On the one hand, the deviation "from the right track" did indeed involve a violation of the appellant's rights.  On the other hand, it can be assessed with the necessary caution that if the temporary seizure proceeding had taken place in Israel, the appellant would not have been able to present convincing arguments against the temporary seizure.  It should be assumed that the seizures, even according to the proposed route (under section 30 of the Legal Aid Law), and even in the less worst-case scenario for the appellant, would have been held (in Israel) until the appellant's guilt was ascertained in the United States, so that the extent of the damage caused by the defect (which the temporary seizure was carried out by the authorities in the United States and not in Israel) is not as extensive as claimed.

  1. The appellant has at his disposal more moderate alternative remedies.  Thus, for example, and without expressing a position on the merits of the claim, the Legal Aid Law stipulates that "if damage is caused to the object as a result of its transfer to the requesting State, the court may order compensation for the injured party from the State Treasury" (section 21(c) of the Law).  Moreover, the appellant has the option of appealing the decision of the temporary seizure in the United States.  And of course, there is an additional remedy of a civil action that the appellant can file.
  2. In contrast to these, the relief sought by the appellant is a difficult remedy in itself. Returning the seized persons to Israel (temporarily) for forfeiture at the end of the legal proceedings in the United States, by virtue of a lawfully issued American judicial order (and there is no other argument before me), is not a trivial act.  As stated, the appellant has the option of convincing within the framework of the proceedings in the United States that the temporary seizure was born out of sin, or to wait until the end of the proceeding and to convince (if he is not acquitted) that there was no justification for the seizure and that there were flaws in the seizure process.

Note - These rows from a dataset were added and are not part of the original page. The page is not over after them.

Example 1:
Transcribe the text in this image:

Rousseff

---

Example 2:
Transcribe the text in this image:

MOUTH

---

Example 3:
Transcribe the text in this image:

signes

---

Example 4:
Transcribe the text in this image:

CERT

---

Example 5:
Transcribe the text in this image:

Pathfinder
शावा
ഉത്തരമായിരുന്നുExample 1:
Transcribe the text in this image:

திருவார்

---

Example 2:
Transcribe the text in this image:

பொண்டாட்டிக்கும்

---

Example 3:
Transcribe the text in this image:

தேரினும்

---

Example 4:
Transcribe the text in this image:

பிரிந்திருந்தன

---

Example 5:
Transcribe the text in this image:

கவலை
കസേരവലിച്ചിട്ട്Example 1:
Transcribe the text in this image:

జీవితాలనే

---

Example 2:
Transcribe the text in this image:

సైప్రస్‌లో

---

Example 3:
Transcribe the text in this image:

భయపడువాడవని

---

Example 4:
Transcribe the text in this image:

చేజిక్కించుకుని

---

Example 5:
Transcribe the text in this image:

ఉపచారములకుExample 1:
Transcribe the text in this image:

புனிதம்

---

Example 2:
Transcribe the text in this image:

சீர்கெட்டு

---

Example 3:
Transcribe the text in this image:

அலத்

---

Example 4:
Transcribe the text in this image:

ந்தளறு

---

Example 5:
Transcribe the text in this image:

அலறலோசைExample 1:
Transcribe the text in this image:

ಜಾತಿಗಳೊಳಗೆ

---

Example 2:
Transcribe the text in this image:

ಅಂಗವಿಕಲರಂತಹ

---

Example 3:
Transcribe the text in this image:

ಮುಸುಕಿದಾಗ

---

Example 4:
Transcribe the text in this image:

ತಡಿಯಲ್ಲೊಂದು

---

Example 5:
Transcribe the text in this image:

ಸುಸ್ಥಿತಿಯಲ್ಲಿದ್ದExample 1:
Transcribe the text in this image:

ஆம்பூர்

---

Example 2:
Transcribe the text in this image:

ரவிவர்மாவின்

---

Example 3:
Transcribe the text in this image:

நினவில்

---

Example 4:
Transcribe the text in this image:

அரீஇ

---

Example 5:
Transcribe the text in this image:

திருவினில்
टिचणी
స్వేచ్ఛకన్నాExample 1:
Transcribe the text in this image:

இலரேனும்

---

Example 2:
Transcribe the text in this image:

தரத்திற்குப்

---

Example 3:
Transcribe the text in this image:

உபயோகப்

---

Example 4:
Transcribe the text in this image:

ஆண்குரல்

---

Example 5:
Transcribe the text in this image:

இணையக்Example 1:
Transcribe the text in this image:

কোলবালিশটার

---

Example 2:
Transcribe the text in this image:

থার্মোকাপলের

According to the appellant's approach, I must instruct the state to apply to the authorities in the United States to cancel the seizure for the purpose of forfeiture and to return the seizure to the Israel Police for the purpose of conducting a legal proceeding in Israel.  It is easy to understand how this move of turning the wheel back can raise considerable difficulties.

  1. In light of all of the above, I have reached the conclusion that the trial court was correct in its decision to reject the request for the return of the seized person, and therefore the appeal should be dismissed.

Granted today, May 18, 2025, in the absence of the parties.